Sept. 23, 2021 — We have further evidence that the Michigan governor’s race is going to be a highly competitive political contest next year. A pair of new polls, following one in late August, find Gov. Gretchen Whitmer (D) either in a virtual dead heat with, or trailing, former Detroit Police Chief James Craig (R).

The Trafalgar Group and Strategic National, Inc. were both in the Michigan field during virtually the same time realm to test the impending governor’s race. Trafalgar (Sept. 13-15; 1,097 likely Michigan voters; live interview, interactive voice response system, online, and text) actually finds the governor slipping behind Craig by a 50-44% count. Strategic National (Sept. 18-19; 600 likely Michigan voters) arrived at a much tighter contest with the governor still in the lead. Their result projected a razor thin 46.6 – 46.0 percent margin.
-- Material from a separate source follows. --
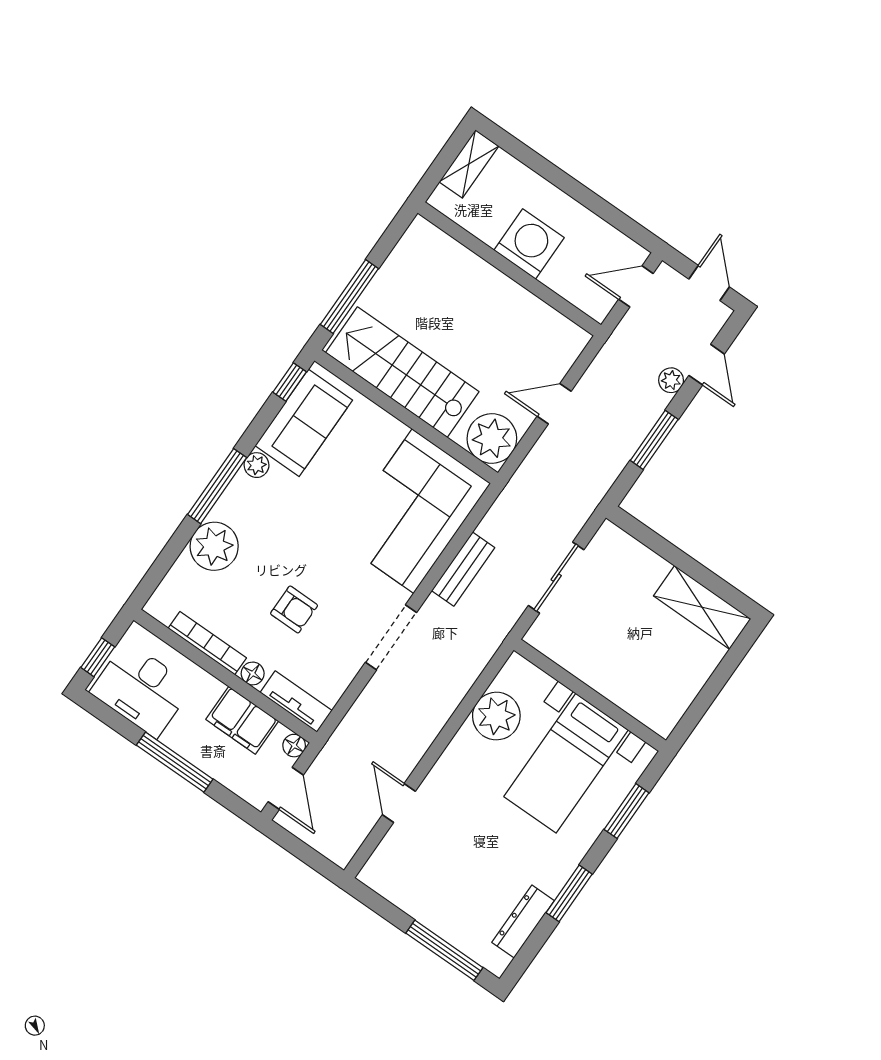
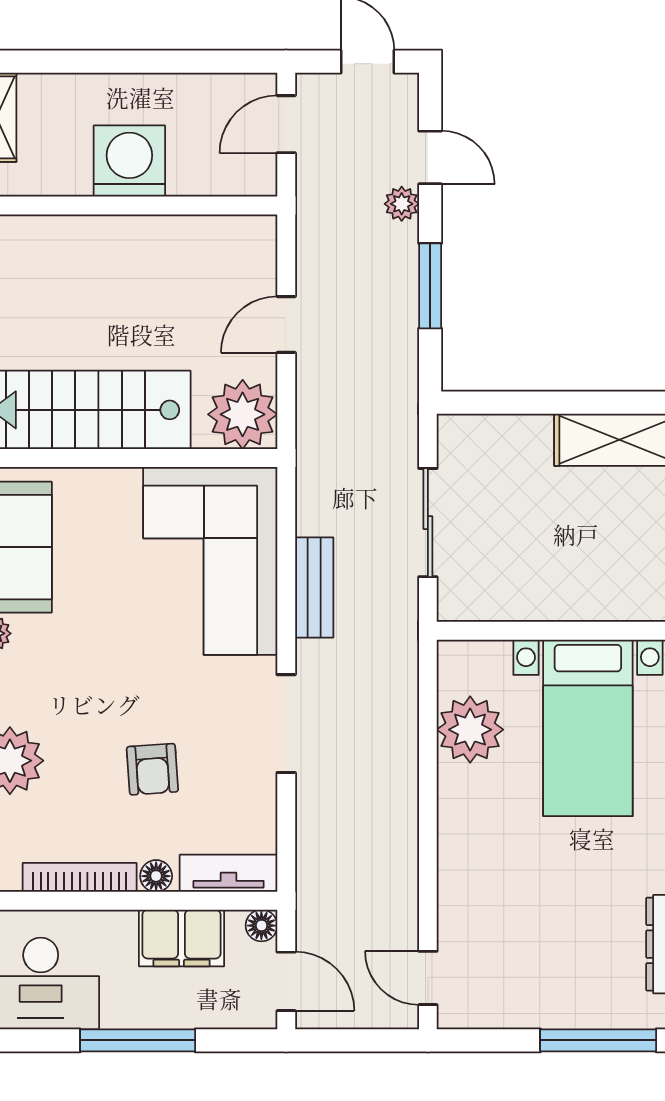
armchair: (294, 609) -> (152, 769), turned 86
door: (399, 803) -> (428, 978), moved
Gov. Whitmer has become controversial even nationally through her draconian COVID shut down measures, and then being caught on several occasions as eschewing the dictates for herself and family. As the Strategic National poll shows, however, the governor’s favorable and unfavorable opinions are equivalent … and almost everyone feels strongly about their preference.

In terms of her personal favorability index, the responses divide 50:48 percent favorable to unfavorable. The strongly held position, however, spins toward the negative category. Of those who comprise Gov. Whitmer’s 50 percent positive rating, 35 percent, or 70 percent of those professing a positive opinion, feel strongly.

The negative segmentation is more intense. From the 48 percent who hold a negative view of Whitmer, 42 percent, or 87 percent of those holding an adversarial opinion, believe so strongly. Her job approval rating responses, though a different question, yields an almost identical pattern.

The polarization factor is, unsurprisingly, extreme when it comes to the respondents’ opinion about how she’s handled the coronavirus. By a margin of 52:47 percent, the sampling universe approves of her measures to combat the disease. And, in this instance, those feeling strongly on both sides break about evenly.